Doctoral students in the United States are finishing their degrees faster than at any point since at least 1983. But that's not actually saying much. Their average time-to-degree is still a formidable 7.7 years—and that, of course, is for the students who manage to finish at all. By some estimates, more than 30 percent of the students who enter American doctoral programs walk away empty-handed.
A report that will be released Wednesday by the Council of Graduate Schools highlights some of what the council calls "promising practices" that might reduce attrition rates and average time-to-degree. The report draws on data from more than 20 universities that have taken part in the council's Ph.D. Completion Project, a seven-year study of doctoral-program attrition—especially the attrition of women and underrepresented minorities.

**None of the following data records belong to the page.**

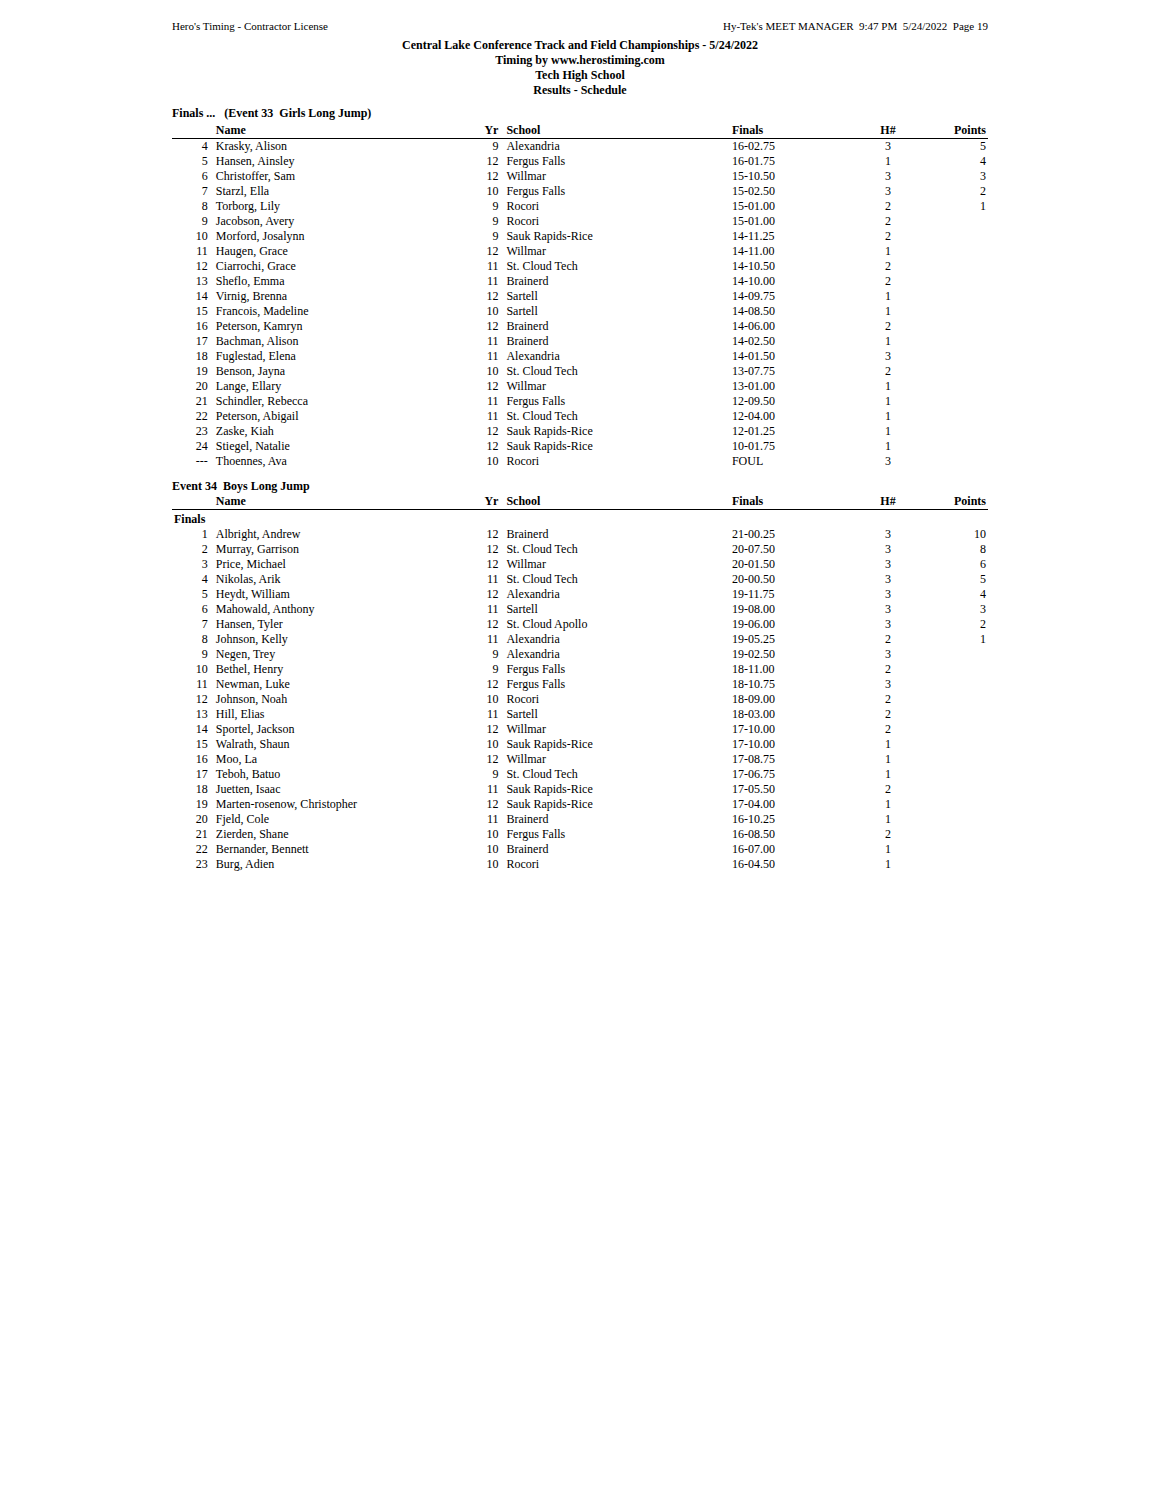Hero's Timing - Contractor License Hy-Tek's MEET MANAGER 9:47 PM 5/24/2022 Page 19
Central Lake Conference Track and Field Championships - 5/24/2022
Timing by www.herostiming.com
Tech High School
Results - Schedule
Finals ... (Event 33 Girls Long Jump)
| | Name | Yr | School | Finals | H# | Points |
| --- | --- | --- | --- | --- | --- | --- |
| 4 | Krasky, Alison | 9 | Alexandria | 16-02.75 | 3 | 5 |
| 5 | Hansen, Ainsley | 12 | Fergus Falls | 16-01.75 | 1 | 4 |
| 6 | Christoffer, Sam | 12 | Willmar | 15-10.50 | 3 | 3 |
| 7 | Starzl, Ella | 10 | Fergus Falls | 15-02.50 | 3 | 2 |
| 8 | Torborg, Lily | 9 | Rocori | 15-01.00 | 2 | 1 |
| 9 | Jacobson, Avery | 9 | Rocori | 15-01.00 | 2 | |
| 10 | Morford, Josalynn | 9 | Sauk Rapids-Rice | 14-11.25 | 2 | |
| 11 | Haugen, Grace | 12 | Willmar | 14-11.00 | 1 | |
| 12 | Ciarrochi, Grace | 11 | St. Cloud Tech | 14-10.50 | 2 | |
| 13 | Sheflo, Emma | 11 | Brainerd | 14-10.00 | 2 | |
| 14 | Virnig, Brenna | 12 | Sartell | 14-09.75 | 1 | |
| 15 | Francois, Madeline | 10 | Sartell | 14-08.50 | 1 | |
| 16 | Peterson, Kamryn | 12 | Brainerd | 14-06.00 | 2 | |
| 17 | Bachman, Alison | 11 | Brainerd | 14-02.50 | 1 | |
| 18 | Fuglestad, Elena | 11 | Alexandria | 14-01.50 | 3 | |
| 19 | Benson, Jayna | 10 | St. Cloud Tech | 13-07.75 | 2 | |
| 20 | Lange, Ellary | 12 | Willmar | 13-01.00 | 1 | |
| 21 | Schindler, Rebecca | 11 | Fergus Falls | 12-09.50 | 1 | |
| 22 | Peterson, Abigail | 11 | St. Cloud Tech | 12-04.00 | 1 | |
| 23 | Zaske, Kiah | 12 | Sauk Rapids-Rice | 12-01.25 | 1 | |
| 24 | Stiegel, Natalie | 12 | Sauk Rapids-Rice | 10-01.75 | 1 | |
| --- | Thoennes, Ava | 10 | Rocori | FOUL | 3 | |
Event 34 Boys Long Jump
| | Name | Yr | School | Finals | H# | Points |
| --- | --- | --- | --- | --- | --- | --- |
| Finals |
| 1 | Albright, Andrew | 12 | Brainerd | 21-00.25 | 3 | 10 |
| 2 | Murray, Garrison | 12 | St. Cloud Tech | 20-07.50 | 3 | 8 |
| 3 | Price, Michael | 12 | Willmar | 20-01.50 | 3 | 6 |
| 4 | Nikolas, Arik | 11 | St. Cloud Tech | 20-00.50 | 3 | 5 |
| 5 | Heydt, William | 12 | Alexandria | 19-11.75 | 3 | 4 |
| 6 | Mahowald, Anthony | 11 | Sartell | 19-08.00 | 3 | 3 |
| 7 | Hansen, Tyler | 12 | St. Cloud Apollo | 19-06.00 | 3 | 2 |
| 8 | Johnson, Kelly | 11 | Alexandria | 19-05.25 | 2 | 1 |
| 9 | Negen, Trey | 9 | Alexandria | 19-02.50 | 3 | |
| 10 | Bethel, Henry | 9 | Fergus Falls | 18-11.00 | 2 | |
| 11 | Newman, Luke | 12 | Fergus Falls | 18-10.75 | 3 | |
| 12 | Johnson, Noah | 10 | Rocori | 18-09.00 | 2 | |
| 13 | Hill, Elias | 11 | Sartell | 18-03.00 | 2 | |
| 14 | Sportel, Jackson | 12 | Willmar | 17-10.00 | 2 | |
| 15 | Walrath, Shaun | 10 | Sauk Rapids-Rice | 17-10.00 | 1 | |
| 16 | Moo, La | 12 | Willmar | 17-08.75 | 1 | |
| 17 | Teboh, Batuo | 9 | St. Cloud Tech | 17-06.75 | 1 | |
| 18 | Juetten, Isaac | 11 | Sauk Rapids-Rice | 17-05.50 | 2 | |
| 19 | Marten-rosenow, Christopher | 12 | Sauk Rapids-Rice | 17-04.00 | 1 | |
| 20 | Fjeld, Cole | 11 | Brainerd | 16-10.25 | 1 | |
| 21 | Zierden, Shane | 10 | Fergus Falls | 16-08.50 | 2 | |
| 22 | Bernander, Bennett | 10 | Brainerd | 16-07.00 | 1 | |
| 23 | Burg, Adien | 10 | Rocori | 16-04.50 | 1 | |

The new document is the fourth in a series of reports about the completion project. While the previous entries focused on quantitative analyses, the latest report is devoted to anecdotal accounts of the steps that the participating universities have taken to help their students get through the labyrinth.
The practices described in the report include:
- Improving advising and mentorship. Ohio State University's doctoral program in history has given its faculty members detailed instructions about how to keep an eye on their advisees. Each year, the advisers are required to hold specific "landmark conferences" with every student. The University of Missouri at Columbia, meanwhile, has created "colleague circles," in which each new doctoral student receives guidance from a group of more-advanced students.
- Increasing financial support. The report cites Brown University and the University of Michigan at Ann Arbor, among other institutions, as having created effective fellowship models that relieve some students' burdens of money and time. The recipients of Michigan's Rackham Engineering Awards, which are intended primarily to serve members of underrepresented minorities, have remained in graduate school at higher rates than the general graduate-student population, according to the report.
- Improving students' early research experiences. Pennsylvania State University at University Park and the University of Cincinnati have reworked their science programs so that doctoral students get into laboratories faster. Michigan State University's plant-biology department is studying whether students seem to do better when they work in a single lab, or when they sample a variety of lab experiences early in their graduate-school careers.
- Improving support and supervision during the dissertation phase. The report praises a "dissertation boot camp" at Marquette University and a similar effort at the University of Maryland-Baltimore County.
The council's Ph.D. Completion Project is just one of several recent national studies of the health of doctoral education. Other recent entries in this genre include reports supported by the Andrew W. Mellon Foundation and the Carnegie Foundation for the Advancement of Teaching. The three reports emphasize different points, but all agree that universities are missing opportunities to lower their attrition rates.
But the most-awaited report on American graduate education, the National Research Council's analyses and assessments of doctoral programs, remains in a holding pattern. The research council has not made any public statements since last summer about when that report might be released.
The Council of Graduate Schools' new report, "Ph.D. Completion and Attrition: Policies and Practices to Promote Student Success," is available for purchase through the council's Web site.